The House of Mist, by María Luisa Bombal

I am a little worried now, having read the preface to María Luisa Bombal’s House of Mist, whether it actually qualifies for Spanish Literature Month. Bombal wrote and published in 1937 in Spanish a short novel called La última niebla; then in 1947, she translated this novel into English and published it as House of Mist, except in the process of translation she seems to have added what I take to be many of the more important elements of the work, particularly its “allusions to folk-tales and the fairy-tale atmosphere”, and changed the ending.

There’s a quote too in the preface from Carlos Fuentes, suggesting Bombal is the mother of all magic realism; something I feel is only partly the case: there were after all other strange Latin American books written before this; and Bombal’s use of dreams, imagination and other magic elements has a very clear purpose inextricable from the story it is telling.

What is that story: well, a girl falls in the love with the boy next-door.

Ok, there’s a few more narrative twists than that, but I feel I’d be giving away too much if I mentioned any of them; so will try to explain the book basically without recounting any of the plot.

It’s really about a girl, Helga, who is brought up on fairy-tales, and then later family myths, to such an extent that she confuses them with reality; which is perhaps not so surprising since she lives in the privileged world of the rich in South America, which doesn’t seem so far away from a fairy-tale with its palaces and balls. Aside from fairy-tales, the book also has a strong Gothic / romantic strain to it; in fact, it seems more akin to, say, The Castle of Otranto or Sheridan LeFanu than later magic realism. By which I mean, it’s quite mad.

Anyway, it’s by far the best thing I read during Spanish Literature Month – and that includes anything yet to come.

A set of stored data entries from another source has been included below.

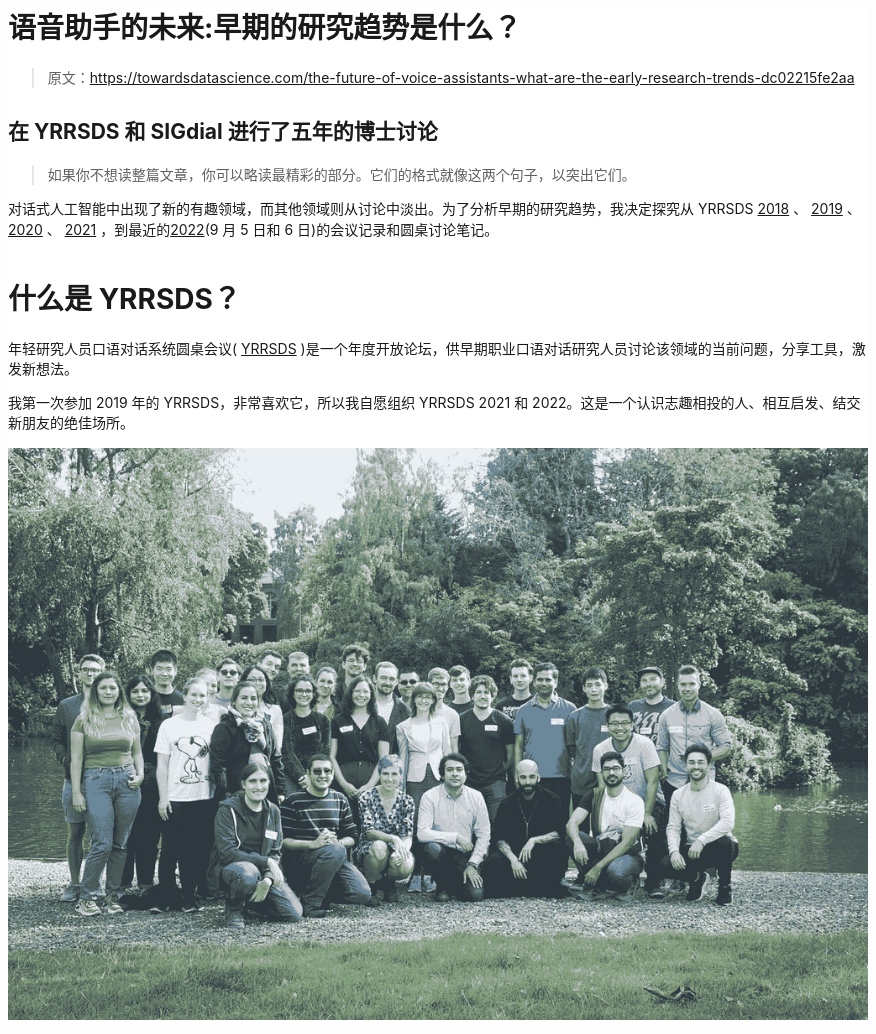 # 语音助手的未来:早期的研究趋势是什么？

> 原文：<https://towardsdatascience.com/the-future-of-voice-assistants-what-are-the-early-research-trends-dc02215fe2aa>

## 在 YRRSDS 和 SIGdial 进行了五年的博士讨论

> 如果你不想读整篇文章，你可以略读最精彩的部分。它们的格式就像这两个句子，以突出它们。

对话式人工智能中出现了新的有趣领域，而其他领域则从讨论中淡出。为了分析早期的研究趋势，我决定探究从 YRRSDS [2018](https://sites.google.com/site/yrrsds2018/) 、 [2019](https://sites.google.com/site/yrrsds2019/) 、 [2020](https://sites.google.com/view/yrrsds2020/) 、 [2021](https://sites.google.com/view/yrrsds-2021) ，到最近的[2022](https://sites.google.com/view/yrrsds2022/home)(9 月 5 日和 6 日)的会议记录和圆桌讨论笔记。

# 什么是 YRRSDS？

年轻研究人员口语对话系统圆桌会议( [YRRSDS](http://www.yrrsds.org/) )是一个年度开放论坛，供早期职业口语对话研究人员讨论该领域的当前问题，分享工具，激发新想法。

我第一次参加 2019 年的 YRRSDS，非常喜欢它，所以我自愿组织 YRRSDS 2021 和 2022。这是一个认识志趣相投的人、相互启发、结交新朋友的绝佳场所。

![](img/a4a5504eea05bc8fc83f9a04bc810c96.png)
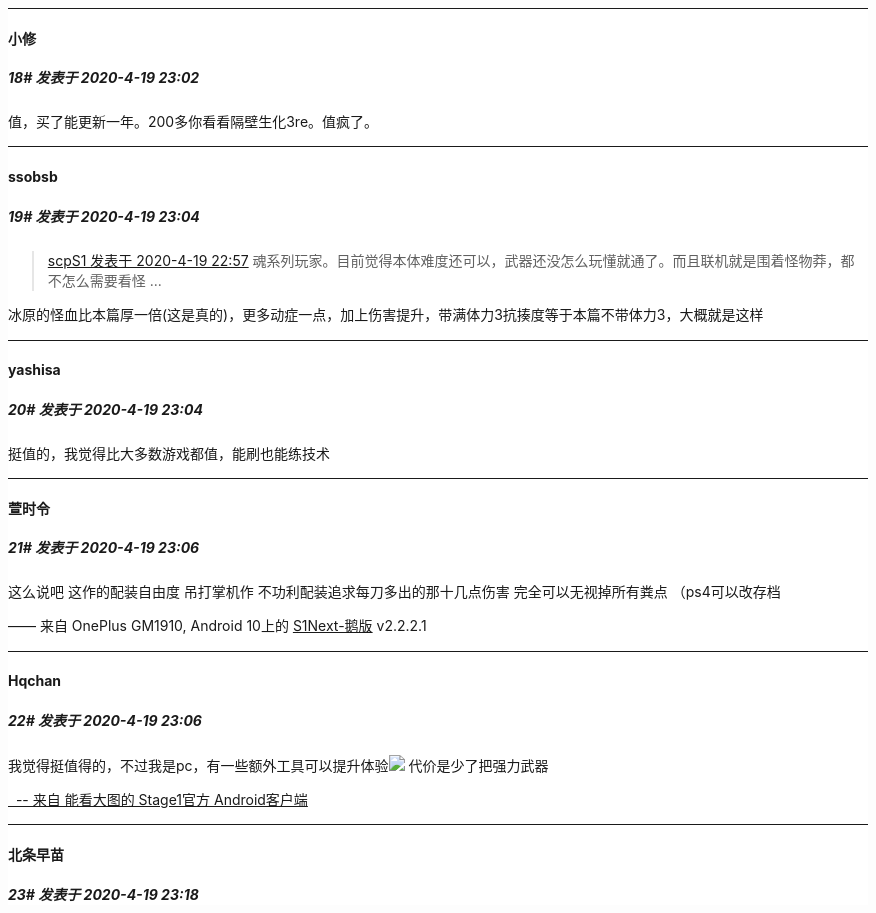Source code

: -----

####  小修  
##### 18#       发表于 2020-4-19 23:02


值，买了能更新一年。200多你看看隔壁生化3re。值疯了。


-----

####  ssobsb  
##### 19#       发表于 2020-4-19 23:04


<blockquote><a href="httphttps://bbs.saraba1st.com/2b/forum.php?mod=redirect&amp;goto=findpost&amp;pid=47137603&amp;ptid=1925050" target="_blank">scpS1 发表于 2020-4-19 22:57</a>
魂系列玩家。目前觉得本体难度还可以，武器还没怎么玩懂就通了。而且联机就是围着怪物莽，都不怎么需要看怪 ...</blockquote>
冰原的怪血比本篇厚一倍(这是真的)，更多动症一点，加上伤害提升，带满体力3抗揍度等于本篇不带体力3，大概就是这样


-----

####  yashisa  
##### 20#       发表于 2020-4-19 23:04


挺值的，我觉得比大多数游戏都值，能刷也能练技术


-----

####  萱时令  
##### 21#       发表于 2020-4-19 23:06


这么说吧
这作的配装自由度 吊打掌机作 不功利配装追求每刀多出的那十几点伤害 完全可以无视掉所有粪点
（ps4可以改存档

—— 来自 OnePlus GM1910, Android 10上的 [S1Next-鹅版](https://github.com/ykrank/S1-Next/releases) v2.2.2.1


-----

####  Hqchan  
##### 22#       发表于 2020-4-19 23:06


我觉得挺值得的，不过我是pc，有一些额外工具可以提升体验<img src="https://static.saraba1st.com/image/smiley/face2017/037.png" referrerpolicy="no-referrer">
代价是少了把强力武器

[  -- 来自 能看大图的 Stage1官方 Android客户端](https://www.coolapk.com/apk/140634)


-----

####  北条早苗  
##### 23#       发表于 2020-4-19 23:18
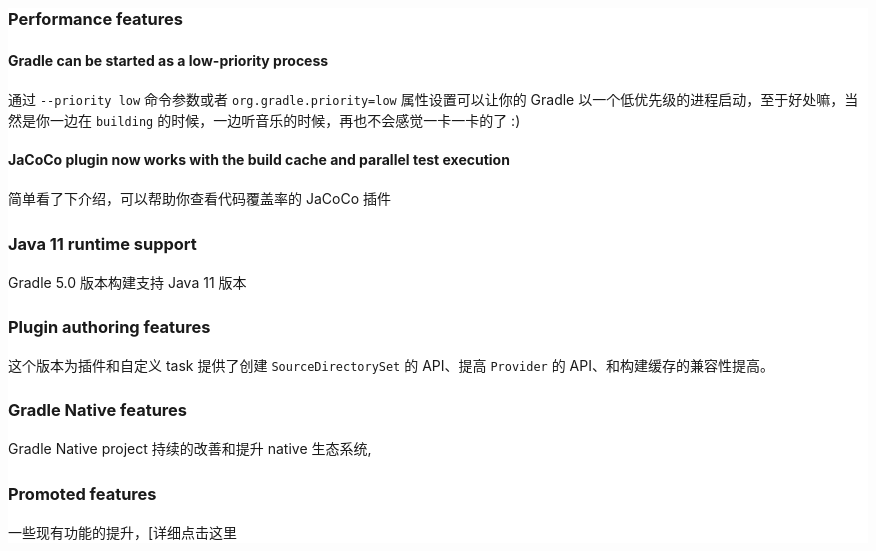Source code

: ### Performance features

#### Gradle can be started as a low-priority process

通过 `--priority low` 命令参数或者 `org.gradle.priority=low` 属性设置可以让你的 Gradle 以一个低优先级的进程启动，至于好处嘛，当然是你一边在 `building` 的时候，一边听音乐的时候，再也不会感觉一卡一卡的了 :)

#### JaCoCo plugin now works with the build cache and parallel test execution

简单看了下介绍，可以帮助你查看代码覆盖率的 JaCoCo 插件



### Java 11 runtime support

Gradle 5.0 版本构建支持 Java 11 版本

### Plugin authoring features

这个版本为插件和自定义 task 提供了创建 `SourceDirectorySet` 的 API、提高 `Provider` 的 API、和构建缓存的兼容性提高。

### Gradle Native features

Gradle Native project 持续的改善和提升 native 生态系统, 

### Promoted features

一些现有功能的提升，[详细点击这里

4 thoughts on “The House of Mist, by María Luisa Bombal

  1. I read this a couple of weeks ago (also worried about its qualifications for Spanish Literature Month given that it was written in English with the assistance of Bombal’s banker husband). Its reputation precedes it, and I was curious to learn what the fuss was about. Initially, I was put off by the simple, almost banal prose – and, having just read some Italian magical realism – was somewhat disappointed. But eventually I was won over by both the atmosphere and the indignation within the narrator’s madness. Your call comparing it to gothic fiction seems spot on; it even reminded me (loosely) of Jane Eyre.

  2. I noticed it on your books read list the other day, along with another book (the Aretino) which I have in mind to read soon. Agreed that parts of it are better than others; I lost interest for a time somewhere in the middle – I think during the transition from one strange event to another.

    Now you mention it, there are many similarities with Jane Eyre, which I’m also at the moment reading.

    I’m not the only one who picked up on its Gothic nature. I notice Nicole from Bibliographing said as much too, in a review from many years ago. Which reminds me, I was going to change Sheridan LeFanu to ETA Hoffmann (if only because my memory of LeFanu is a bit dim).

  3. Thanks for mentioning the Bibliographing review – I’ll look it up.

    The Aretino was far better – more humorous and less salacious – than I expected. It has some marvelous passages, including the most entertaining dissection of Italian regional differences I’ve yet encountered.